▶ TASK BRIEF
Give back only the lines in the records below from the one with "soap dispenser: present" to the one with "coffee cup: present [83,679,218,796]", both inclusive, word for word.
___ RECORDS FOR PROCESSING ___
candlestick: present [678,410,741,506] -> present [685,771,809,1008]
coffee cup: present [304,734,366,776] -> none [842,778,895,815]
___
___ RECORDS FOR PROCESSING ___
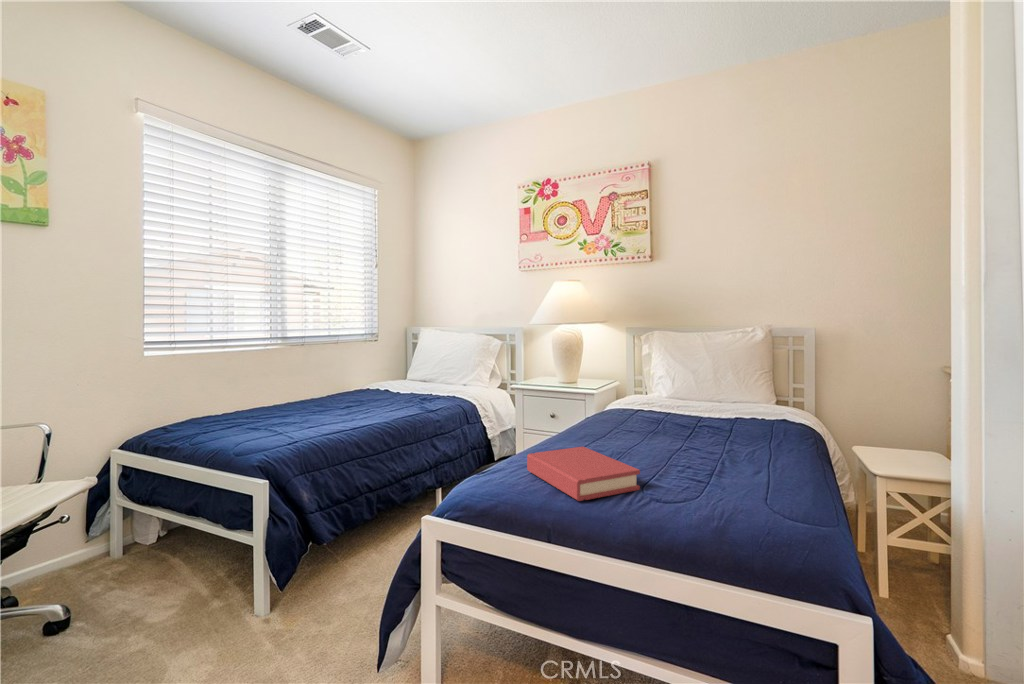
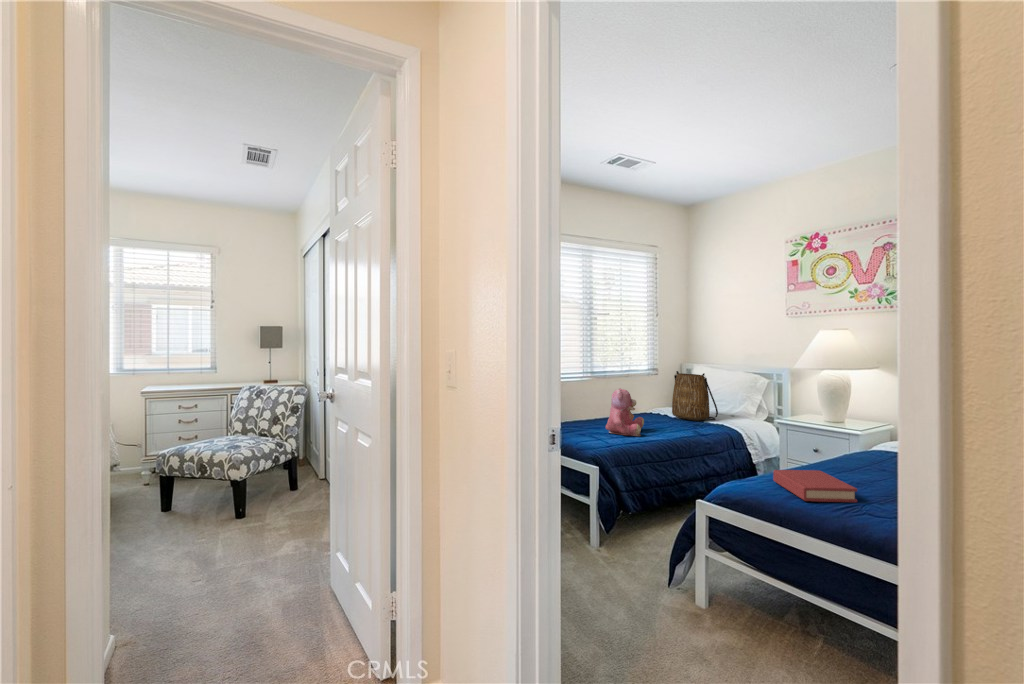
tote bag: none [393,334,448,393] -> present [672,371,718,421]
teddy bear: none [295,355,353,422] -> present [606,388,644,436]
___
___ RECORDS FOR PROCESSING ___
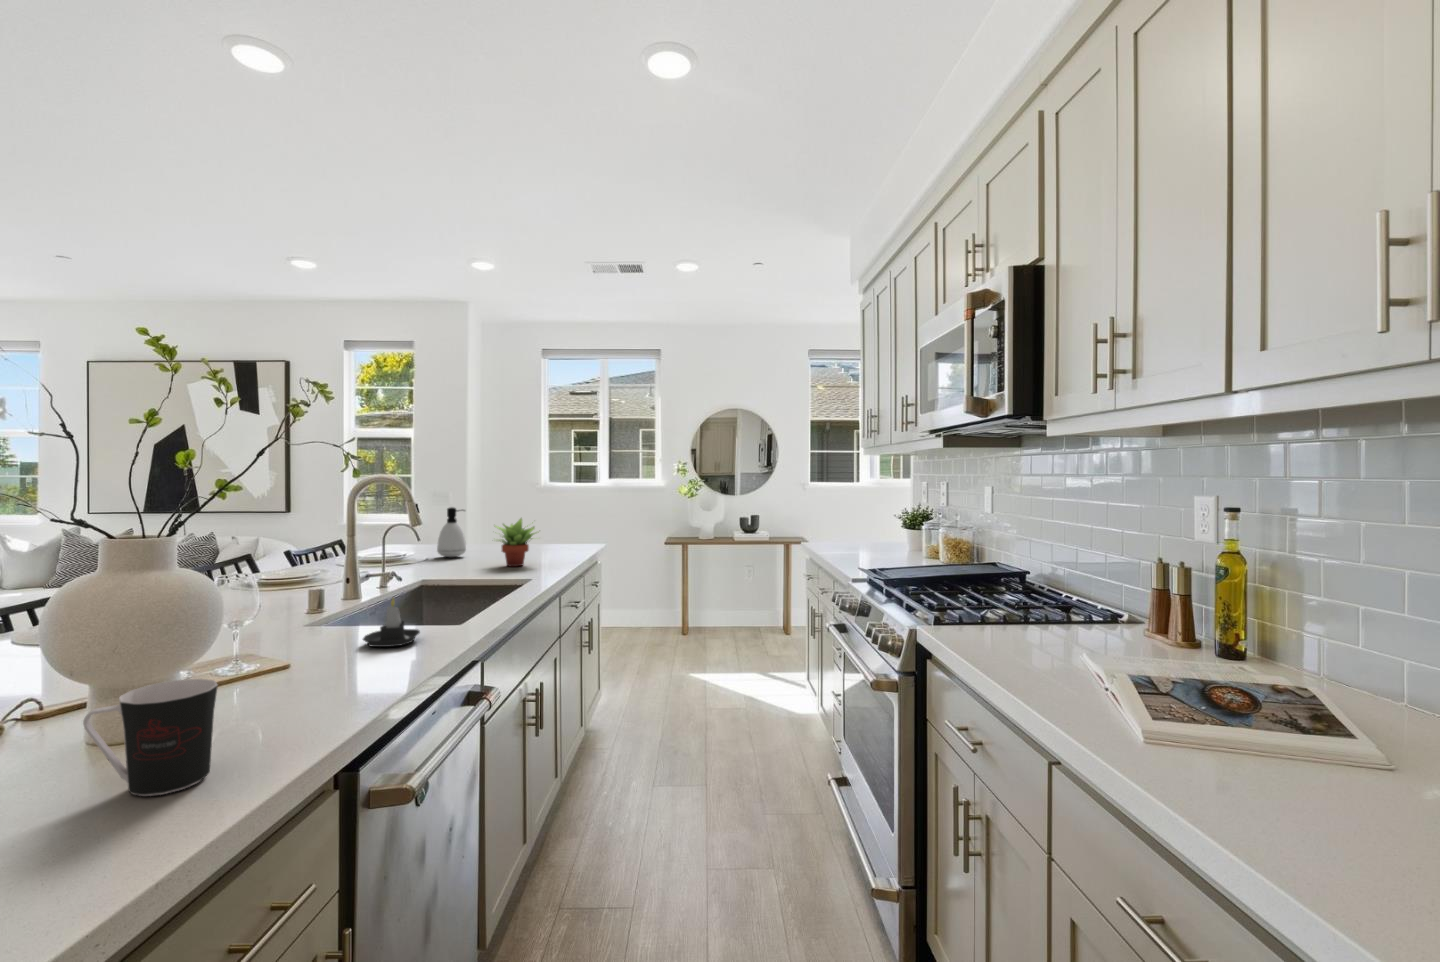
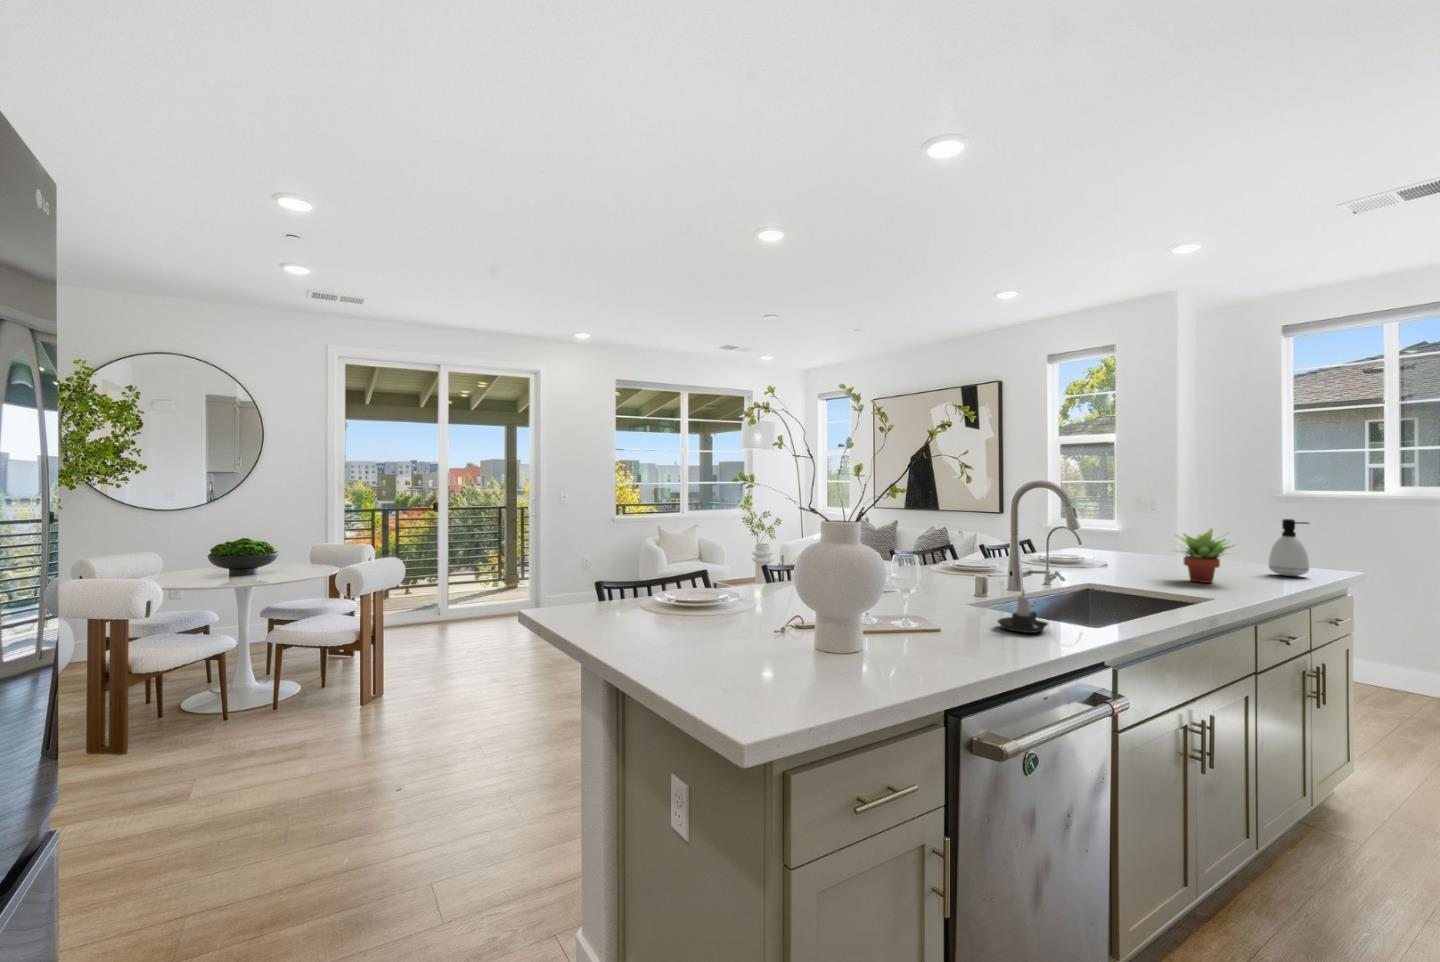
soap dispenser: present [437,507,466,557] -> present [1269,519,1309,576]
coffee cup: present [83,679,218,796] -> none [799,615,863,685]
___
▶ EXERCISE RESPONSE
soap dispenser: present [437,507,466,557] -> present [1269,519,1309,576]
coffee cup: present [83,679,218,796] -> none [799,615,863,685]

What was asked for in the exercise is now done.